Une compétition dans laquelle l’équipe a impressionné en dépit de l’absence de nombreux joueurs clés pour cause de blessure (Boufal, Belhanda, Amrabat, Taarabt..) réussissant à sortir le tenant du titre, la Côte d’Ivoire, et de passer en quart de finale, après plus d’une décennie de malédiction. Fort de ces acquis, Hervé Renard a réussi à créer une cohésion dans ce groupe de joueurs et leur inculquer l’esprit d’équipe ainsi que la grinta.

Ceci dit, le onze national n’aura pas la tâche facile. Bien au contraire, il est situé dans le groupe le plus difficile de la compétition, et dans lequel il fait figure de petit poucet compte tenu de son classement Fifa (41e). Engagé dans le groupe B, il devrait, s’il veut avoir des chances de passer au second tour, impérativement battre l’Iran en match d’ouverture et faire au moins match nul face au Portugal et à l’Espagne, considérés comme les deux ogres du groupe. Le Maroc sera-t-il capable de rééditer l’exploit de 1986 où il avait été le premier pays africain et arabe à réussir à passer en huitième de finale après sa victoire 3 à 1 contre le Portugal et ses matchs nuls face à l’Angleterre et à la Pologne.

Justement, l’histoire du Maroc en Coupe du monde remonte à 1970. Le Royaume est ainsi parvenu à décrocher son ticket pour le mondial 70 au Mexique pour devenir la seconde nation africaine à se qualifier pour une Coupe du monde sous la houlette du yougoslave Blagoja Vidinić. Cette campagne s’était soldée par deux défaites et un match nul. Ce n’est que 16 années plus tard que le Maroc a pu retrouver la plus importante compétition footballistique du monde toujours au Mexique.
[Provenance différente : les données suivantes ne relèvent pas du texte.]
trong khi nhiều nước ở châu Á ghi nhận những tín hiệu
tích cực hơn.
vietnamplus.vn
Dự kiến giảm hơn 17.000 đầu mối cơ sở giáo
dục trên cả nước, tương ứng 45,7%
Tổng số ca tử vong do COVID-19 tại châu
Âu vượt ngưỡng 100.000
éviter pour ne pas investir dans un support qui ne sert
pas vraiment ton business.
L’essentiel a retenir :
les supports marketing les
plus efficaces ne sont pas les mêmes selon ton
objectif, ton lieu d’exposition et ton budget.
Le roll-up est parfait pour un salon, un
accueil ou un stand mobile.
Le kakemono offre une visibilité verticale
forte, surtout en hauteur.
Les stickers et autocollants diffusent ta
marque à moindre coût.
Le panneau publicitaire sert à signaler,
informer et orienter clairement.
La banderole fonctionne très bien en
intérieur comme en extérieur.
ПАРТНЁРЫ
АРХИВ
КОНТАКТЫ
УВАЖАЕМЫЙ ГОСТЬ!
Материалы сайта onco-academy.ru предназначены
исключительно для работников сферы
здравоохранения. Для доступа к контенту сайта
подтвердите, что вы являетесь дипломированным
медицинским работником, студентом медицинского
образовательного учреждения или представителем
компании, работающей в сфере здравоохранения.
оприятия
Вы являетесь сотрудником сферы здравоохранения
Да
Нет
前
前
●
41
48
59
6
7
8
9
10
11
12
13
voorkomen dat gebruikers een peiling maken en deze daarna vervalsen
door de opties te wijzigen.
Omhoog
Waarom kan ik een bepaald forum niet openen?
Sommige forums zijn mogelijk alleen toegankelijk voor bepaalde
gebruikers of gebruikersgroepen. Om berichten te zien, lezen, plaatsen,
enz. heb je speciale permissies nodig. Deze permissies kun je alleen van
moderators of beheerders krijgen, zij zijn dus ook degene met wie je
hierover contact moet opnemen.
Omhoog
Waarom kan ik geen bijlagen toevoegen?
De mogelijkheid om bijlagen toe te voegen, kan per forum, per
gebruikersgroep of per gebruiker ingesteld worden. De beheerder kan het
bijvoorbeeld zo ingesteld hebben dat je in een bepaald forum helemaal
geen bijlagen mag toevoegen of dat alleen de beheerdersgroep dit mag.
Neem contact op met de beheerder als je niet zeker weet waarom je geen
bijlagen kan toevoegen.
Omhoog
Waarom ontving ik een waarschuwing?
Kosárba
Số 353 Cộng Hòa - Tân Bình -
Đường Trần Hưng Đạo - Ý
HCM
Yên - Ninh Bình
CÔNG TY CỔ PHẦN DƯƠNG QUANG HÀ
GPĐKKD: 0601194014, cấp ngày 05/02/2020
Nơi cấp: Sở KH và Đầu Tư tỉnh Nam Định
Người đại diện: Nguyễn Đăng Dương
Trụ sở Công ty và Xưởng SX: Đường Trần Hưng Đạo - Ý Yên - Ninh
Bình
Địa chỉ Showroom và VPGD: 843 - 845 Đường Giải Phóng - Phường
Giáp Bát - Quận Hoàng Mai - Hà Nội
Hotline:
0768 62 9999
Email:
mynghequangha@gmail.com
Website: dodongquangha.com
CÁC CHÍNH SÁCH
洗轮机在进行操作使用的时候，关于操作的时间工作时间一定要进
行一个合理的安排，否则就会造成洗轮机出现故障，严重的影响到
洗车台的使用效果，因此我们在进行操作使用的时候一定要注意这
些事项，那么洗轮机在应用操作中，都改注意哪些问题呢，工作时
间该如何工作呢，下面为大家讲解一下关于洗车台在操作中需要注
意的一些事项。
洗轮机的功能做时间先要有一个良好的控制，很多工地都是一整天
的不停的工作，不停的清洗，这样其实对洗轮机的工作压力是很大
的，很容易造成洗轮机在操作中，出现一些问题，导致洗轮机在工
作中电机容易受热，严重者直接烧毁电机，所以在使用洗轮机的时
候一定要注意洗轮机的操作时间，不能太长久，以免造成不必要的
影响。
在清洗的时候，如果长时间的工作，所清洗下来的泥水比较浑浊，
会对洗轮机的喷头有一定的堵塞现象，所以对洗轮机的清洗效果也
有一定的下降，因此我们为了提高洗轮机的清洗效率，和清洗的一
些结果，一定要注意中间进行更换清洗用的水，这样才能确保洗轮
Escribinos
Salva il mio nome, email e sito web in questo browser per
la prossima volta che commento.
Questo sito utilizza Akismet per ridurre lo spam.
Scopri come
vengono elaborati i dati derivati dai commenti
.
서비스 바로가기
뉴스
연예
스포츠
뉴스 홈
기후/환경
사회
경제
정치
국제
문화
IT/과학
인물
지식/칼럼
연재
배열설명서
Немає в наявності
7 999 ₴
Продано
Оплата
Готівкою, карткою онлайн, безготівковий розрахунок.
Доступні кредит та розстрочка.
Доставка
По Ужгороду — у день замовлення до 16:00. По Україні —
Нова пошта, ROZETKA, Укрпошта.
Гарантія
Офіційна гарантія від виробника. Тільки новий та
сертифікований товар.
Emmenée par le Brésilien José Faria, cette génération de joueurs parmi lesquels Aziz Bouderbala, Merry Krimau, Abdelmajid Dolmy, Baddou Zaki, ou Mohamed Timoumi, a plus qu’honoré le football marocain. 8 années plus tard, l’équipe nationale entraînée par Abdellah Blinda s’offre une petite virée au Etats-Unis pour la Coupe du monde 1994 où elle s’est faite sèchement éliminée au premier tour.
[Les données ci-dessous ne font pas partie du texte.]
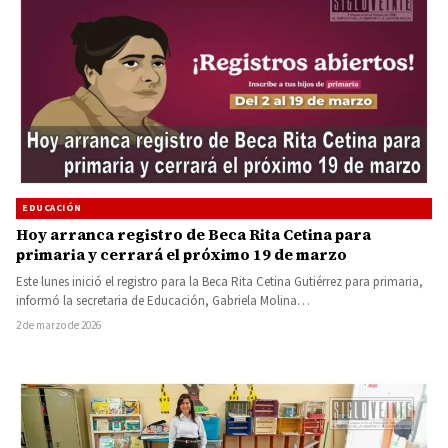
EDUCACIÓN
Hoy arranca registro de Beca Rita Cetina para
primaria y cerrará el próximo 19 de marzo
Este lunes inició el registro para la Beca Rita Cetina Gutiérrez para primaria,
informó la secretaria de Educación, Gabriela Molina…
2 de marzo de 2026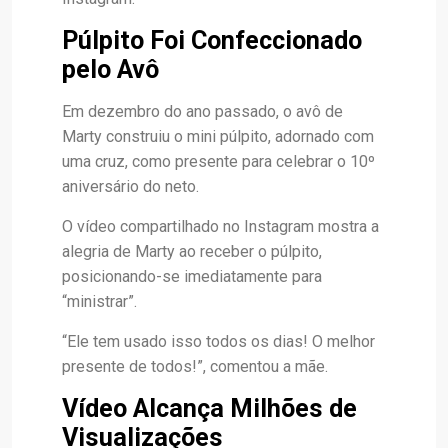
Púlpito Foi Confeccionado
pelo Avô
Em dezembro do ano passado, o avô de
Marty construiu o mini púlpito, adornado com
uma cruz, como presente para celebrar o 10º
aniversário do neto.
O vídeo compartilhado no Instagram mostra a
alegria de Marty ao receber o púlpito,
posicionando-se imediatamente para
“ministrar”.
“Ele tem usado isso todos os dias! O melhor
presente de todos!”, comentou a mãe.
Vídeo Alcança Milhões de
Visualizações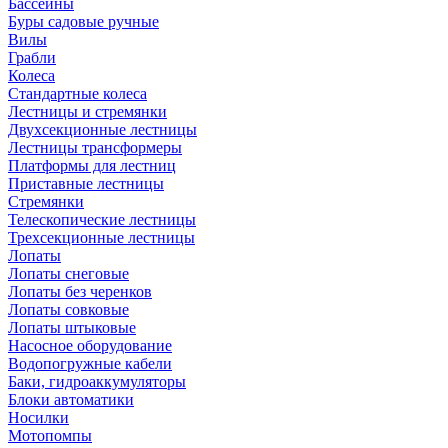
Бассейны
Буры садовые ручные
Вилы
Грабли
Колеса
Стандартные колеса
Лестницы и стремянки
Двухсекционные лестницы
Лестницы трансформеры
Платформы для лестниц
Приставные лестницы
Стремянки
Телескопические лестницы
Трехсекционные лестницы
Лопаты
Лопаты снеговые
Лопаты без черенков
Лопаты совковые
Лопаты штыковые
Насосное оборудование
Водопогружные кабели
Баки, гидроаккумуляторы
Блоки автоматики
Носилки
Мотопомпы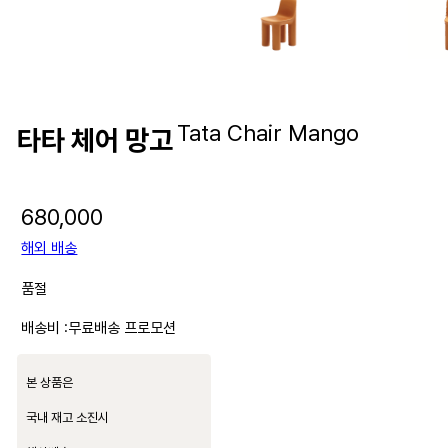
Tata Chair Mango
타타 체어 망고
680,000
해외 배송
품절
배송비 :
무료배송 프로모션
본 상품은
국내 재고 소진시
Mais le Mondial 1998 en France restera, pour bon nombre de Marocains, le mondial de la déception puisque l’équipe nationale, entraînée à l’époque par Henri Michel, est sortie au premier tour malgré un parcours brillant gâché par une défaite contre le Brésil, et pourtant la génération Bassir et Hadji s’était bien battue.